Lap. Gastric banding: Effects are moderate with some undesirable effects and hence not preferred.
Bypass procedures : These procedures are malabsorbtive. There is good weight loss and resolution of metabolic syndrome to great extend. Less preferred due to shunting of food (dumping syndrome) and some vitamin deficiency.

Laparoscopic Sleeve Gastrectomy (more than 30 BMI patients) – The portion of stomach which secretes Ghrelin and acid in excess is removed. This leads to reduction in food intake and also alteration in hormonal milieu which leads to usage of stored fat for caloric requirement. This has got very good results without significant nutritional deficiency and hence most preferred.
 Modified Sleeve Gastrectomy with Ileal Interposition ( BMI 25 – 30) : In this after a modified sleeve gastrectomy ileum is brought near the stomach by interposing proximally. The jejunum is connected after ileum. This ensures early entry of food to ileum but jejunum is not kept out of its route. There is significant increase in GLP1 hormone and resultant increase in timely secretion of insulin. There is no dumping or vitamin deficiency in contrast to Bypass procedures.

Around 85 to 90 % of diabetes patients treated by these surgeries get complete resolution of diabetes. Whereas the result of them get significant control of diabetes with reduced dose of medication. In addition to diabetic control the other benefits are loss of excess weight and control of triglyceride levels. Sleep apnoea, arthritis, cardiac episodes, kidney disorders and cancers are also reduced significantly. There is very good improvement in fertility which is also a welcome thing for those who are infertile due to insulin resistance.
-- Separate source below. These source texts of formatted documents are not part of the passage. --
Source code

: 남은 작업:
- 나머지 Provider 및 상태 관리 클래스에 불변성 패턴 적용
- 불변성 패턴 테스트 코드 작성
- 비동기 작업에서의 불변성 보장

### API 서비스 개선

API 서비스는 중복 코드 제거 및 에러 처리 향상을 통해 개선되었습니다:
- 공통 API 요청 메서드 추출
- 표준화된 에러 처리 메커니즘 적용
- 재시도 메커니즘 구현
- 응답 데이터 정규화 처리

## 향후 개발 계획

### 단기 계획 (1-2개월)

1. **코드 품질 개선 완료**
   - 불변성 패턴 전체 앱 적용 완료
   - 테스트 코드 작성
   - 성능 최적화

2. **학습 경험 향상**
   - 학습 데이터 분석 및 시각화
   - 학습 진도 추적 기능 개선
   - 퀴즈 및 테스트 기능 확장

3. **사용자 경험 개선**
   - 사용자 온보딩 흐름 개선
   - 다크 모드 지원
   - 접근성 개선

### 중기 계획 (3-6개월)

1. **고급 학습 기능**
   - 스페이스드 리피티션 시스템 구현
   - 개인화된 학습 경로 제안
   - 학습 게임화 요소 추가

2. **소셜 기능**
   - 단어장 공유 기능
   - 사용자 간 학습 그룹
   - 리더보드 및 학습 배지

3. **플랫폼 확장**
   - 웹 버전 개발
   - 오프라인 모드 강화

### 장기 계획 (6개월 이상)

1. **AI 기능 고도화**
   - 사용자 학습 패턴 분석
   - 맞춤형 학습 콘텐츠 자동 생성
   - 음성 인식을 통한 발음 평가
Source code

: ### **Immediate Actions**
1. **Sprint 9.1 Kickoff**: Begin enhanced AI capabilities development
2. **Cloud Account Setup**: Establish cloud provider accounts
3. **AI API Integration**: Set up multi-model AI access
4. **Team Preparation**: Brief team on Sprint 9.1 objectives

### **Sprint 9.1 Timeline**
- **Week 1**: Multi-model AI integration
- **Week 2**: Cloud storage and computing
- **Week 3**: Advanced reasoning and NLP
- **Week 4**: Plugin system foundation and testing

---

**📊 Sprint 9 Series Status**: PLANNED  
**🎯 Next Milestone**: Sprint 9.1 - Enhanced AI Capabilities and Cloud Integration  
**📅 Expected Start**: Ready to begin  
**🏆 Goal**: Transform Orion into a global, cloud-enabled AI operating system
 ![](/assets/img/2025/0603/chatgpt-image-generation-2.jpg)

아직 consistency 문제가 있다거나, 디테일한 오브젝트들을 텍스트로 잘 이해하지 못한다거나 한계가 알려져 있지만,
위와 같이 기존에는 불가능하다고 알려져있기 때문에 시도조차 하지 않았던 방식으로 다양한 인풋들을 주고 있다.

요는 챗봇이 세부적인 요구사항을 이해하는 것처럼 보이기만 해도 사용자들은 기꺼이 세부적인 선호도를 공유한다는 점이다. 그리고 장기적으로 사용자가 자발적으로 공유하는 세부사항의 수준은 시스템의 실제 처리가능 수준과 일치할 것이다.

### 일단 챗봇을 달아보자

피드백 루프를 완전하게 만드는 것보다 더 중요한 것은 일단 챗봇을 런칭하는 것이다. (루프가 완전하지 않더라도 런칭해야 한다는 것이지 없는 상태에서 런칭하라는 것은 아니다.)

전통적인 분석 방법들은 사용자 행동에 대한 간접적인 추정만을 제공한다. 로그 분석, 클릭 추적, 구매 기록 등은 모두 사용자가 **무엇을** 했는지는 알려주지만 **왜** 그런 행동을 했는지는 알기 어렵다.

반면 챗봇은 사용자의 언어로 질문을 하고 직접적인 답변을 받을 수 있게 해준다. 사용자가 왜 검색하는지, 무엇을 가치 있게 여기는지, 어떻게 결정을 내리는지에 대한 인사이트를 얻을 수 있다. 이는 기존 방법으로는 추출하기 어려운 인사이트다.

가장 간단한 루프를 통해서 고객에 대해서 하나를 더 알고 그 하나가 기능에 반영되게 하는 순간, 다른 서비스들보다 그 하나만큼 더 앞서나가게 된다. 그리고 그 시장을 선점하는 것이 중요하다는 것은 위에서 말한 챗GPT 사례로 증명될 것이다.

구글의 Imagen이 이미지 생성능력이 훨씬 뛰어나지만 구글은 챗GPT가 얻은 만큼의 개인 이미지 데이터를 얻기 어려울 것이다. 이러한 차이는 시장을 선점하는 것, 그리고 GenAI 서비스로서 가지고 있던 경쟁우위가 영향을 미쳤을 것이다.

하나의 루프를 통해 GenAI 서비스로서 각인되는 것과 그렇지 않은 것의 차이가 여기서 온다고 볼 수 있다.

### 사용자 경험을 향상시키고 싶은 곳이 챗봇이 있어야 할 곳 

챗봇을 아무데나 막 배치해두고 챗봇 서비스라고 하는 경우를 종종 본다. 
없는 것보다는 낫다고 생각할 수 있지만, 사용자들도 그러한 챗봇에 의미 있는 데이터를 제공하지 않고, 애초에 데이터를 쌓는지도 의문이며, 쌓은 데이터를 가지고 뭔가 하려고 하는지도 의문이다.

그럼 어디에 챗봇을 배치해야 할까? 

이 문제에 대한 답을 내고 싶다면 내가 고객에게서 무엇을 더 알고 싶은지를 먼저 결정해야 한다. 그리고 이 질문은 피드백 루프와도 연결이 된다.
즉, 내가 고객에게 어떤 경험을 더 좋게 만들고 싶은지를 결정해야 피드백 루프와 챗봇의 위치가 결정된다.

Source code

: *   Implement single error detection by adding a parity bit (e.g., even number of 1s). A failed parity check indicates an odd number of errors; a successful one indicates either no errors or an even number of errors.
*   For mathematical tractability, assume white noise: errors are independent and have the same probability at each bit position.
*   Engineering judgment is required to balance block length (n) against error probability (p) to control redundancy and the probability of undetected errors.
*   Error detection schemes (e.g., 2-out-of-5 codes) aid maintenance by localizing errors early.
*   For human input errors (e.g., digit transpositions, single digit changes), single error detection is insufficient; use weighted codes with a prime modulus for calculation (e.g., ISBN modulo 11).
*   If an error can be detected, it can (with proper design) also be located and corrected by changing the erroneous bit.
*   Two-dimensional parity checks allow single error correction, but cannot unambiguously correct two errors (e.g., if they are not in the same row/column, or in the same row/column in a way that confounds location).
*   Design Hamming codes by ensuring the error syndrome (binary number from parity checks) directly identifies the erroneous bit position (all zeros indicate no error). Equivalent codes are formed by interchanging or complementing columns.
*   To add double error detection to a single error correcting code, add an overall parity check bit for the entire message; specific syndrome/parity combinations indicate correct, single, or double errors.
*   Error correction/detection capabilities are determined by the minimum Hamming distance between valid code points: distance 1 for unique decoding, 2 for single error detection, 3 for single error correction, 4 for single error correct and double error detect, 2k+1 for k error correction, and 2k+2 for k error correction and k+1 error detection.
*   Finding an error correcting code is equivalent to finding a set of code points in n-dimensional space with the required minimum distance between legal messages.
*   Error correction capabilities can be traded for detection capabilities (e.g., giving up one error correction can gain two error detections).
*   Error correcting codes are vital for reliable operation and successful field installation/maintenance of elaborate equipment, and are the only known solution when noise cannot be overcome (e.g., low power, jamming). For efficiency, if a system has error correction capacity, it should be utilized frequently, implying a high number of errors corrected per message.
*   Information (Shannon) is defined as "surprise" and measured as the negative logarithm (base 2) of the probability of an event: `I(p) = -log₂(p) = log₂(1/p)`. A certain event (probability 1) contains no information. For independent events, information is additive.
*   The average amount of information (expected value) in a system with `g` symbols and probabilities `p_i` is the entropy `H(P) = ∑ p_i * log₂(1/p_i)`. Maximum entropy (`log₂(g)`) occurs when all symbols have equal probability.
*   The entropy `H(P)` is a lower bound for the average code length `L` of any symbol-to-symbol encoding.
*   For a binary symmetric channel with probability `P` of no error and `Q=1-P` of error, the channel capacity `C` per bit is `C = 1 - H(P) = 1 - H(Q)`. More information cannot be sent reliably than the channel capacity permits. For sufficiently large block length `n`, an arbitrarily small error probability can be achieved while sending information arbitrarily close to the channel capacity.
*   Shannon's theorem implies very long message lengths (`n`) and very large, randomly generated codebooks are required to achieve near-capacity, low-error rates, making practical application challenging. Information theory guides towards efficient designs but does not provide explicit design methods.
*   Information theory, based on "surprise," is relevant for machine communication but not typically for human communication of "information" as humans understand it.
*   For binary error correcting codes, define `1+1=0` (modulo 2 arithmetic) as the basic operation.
The SOS study with 15 year of followup has also concluded that bariatric surgery patients have better type 2 diabetic remission and fewer complications than the medically treated patients.
Metabolic surgery has emerged as the most preferred, highly effective and safer means to achieve long term resolution of type 2 diabetes.

The author is a Specialist in Laparoscopy at KIMS Hospital, Kochi

The views expressed by the author are his own.